Preserving the Past: A Neo-Venetian Style Facade

Picture of the Facade of the Isabella Stewart Gardner Museum

In this photograph of the facade of the museum, you can see the stark contrast between the Venetian-style facade of the original building and the modern New Wing edition.

This is a picture of the facade of the Isabella Stewart Gardner Museum. To the right is the original building, a four-story Venetian-style house inspired by the Palaces in Italy. Over the years, as patronage grew for the museum, an addition had to be made in order to accomodate crowds. The New Wing is glass-encased, designed by architect Renzo Piano. 

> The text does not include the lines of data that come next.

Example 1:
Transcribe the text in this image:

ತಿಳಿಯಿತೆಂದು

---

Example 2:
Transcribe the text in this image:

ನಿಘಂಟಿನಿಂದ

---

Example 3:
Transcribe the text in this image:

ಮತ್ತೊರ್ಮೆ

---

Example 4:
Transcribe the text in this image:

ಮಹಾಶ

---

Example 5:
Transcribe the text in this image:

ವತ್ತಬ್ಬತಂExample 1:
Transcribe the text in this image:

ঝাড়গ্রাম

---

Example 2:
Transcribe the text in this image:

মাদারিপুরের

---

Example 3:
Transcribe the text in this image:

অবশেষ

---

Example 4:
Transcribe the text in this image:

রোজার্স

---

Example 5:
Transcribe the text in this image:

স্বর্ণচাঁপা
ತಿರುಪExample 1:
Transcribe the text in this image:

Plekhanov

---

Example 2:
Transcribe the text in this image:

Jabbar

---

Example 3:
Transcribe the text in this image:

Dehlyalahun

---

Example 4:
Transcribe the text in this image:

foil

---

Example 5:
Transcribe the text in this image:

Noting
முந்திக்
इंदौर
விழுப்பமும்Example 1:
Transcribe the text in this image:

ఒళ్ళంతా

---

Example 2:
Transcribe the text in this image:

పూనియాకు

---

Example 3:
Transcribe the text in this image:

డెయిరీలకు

When Renzo Piano first walked through the Isabella Stewart Gardner Museum before beginning his design, he was quoted as sayning, "This lady was mad. No one can do it." He was joking, though, and in 2012, Piano's glass masterpiece was openend. Piano called the new addition "a respectful nephew to a great aunt." I highlight these quotes because they're indicative of what seems to be a greatly agreed upon truth: the musuem is an extension of its creator. 

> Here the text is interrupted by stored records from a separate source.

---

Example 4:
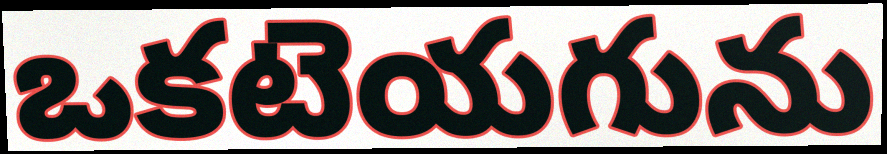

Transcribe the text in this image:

ఒకటెయగును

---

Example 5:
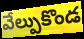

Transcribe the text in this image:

వేల్పుకొండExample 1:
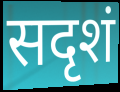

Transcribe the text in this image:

सदृशं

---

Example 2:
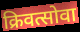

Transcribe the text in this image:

क्रिवत्सोवा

This combination of new and old is reminiscent of McLuhan’s Medium is the Massage. Six pages are taken up by the Fairmount Water Works in Philadelphia, Penna. The caption on the  final page reads: “we impose the form of the old on the content of the new. The malady lingers on”. McLuhan here is gesturing towards our desire to constantly remake the things into something both totally similar and utterly different from what they originally were. He says: “environments are invisible”. Everything McLuhan says is somewhat elusive, even when it seems concrete. This particular sentiment I take as a discussion on how we forget the ways in which we need the past, how easily it slips from our minds. In the ISG Museum’s melding of old and new, we see what McLuhan was highlighting in the Fairmount Water Works. 

There is a sense that Gardner herself is still present within the walls of the museum. Time is preserved, everything has stopped and stayed exactly as it appeared inn 1924, when Gardner died. The New Wing, the “respectful nephew” serves as a passageway, encased in glass, into the original walls of what once was a home. The art still lives where it always has, in its Venetian Palace.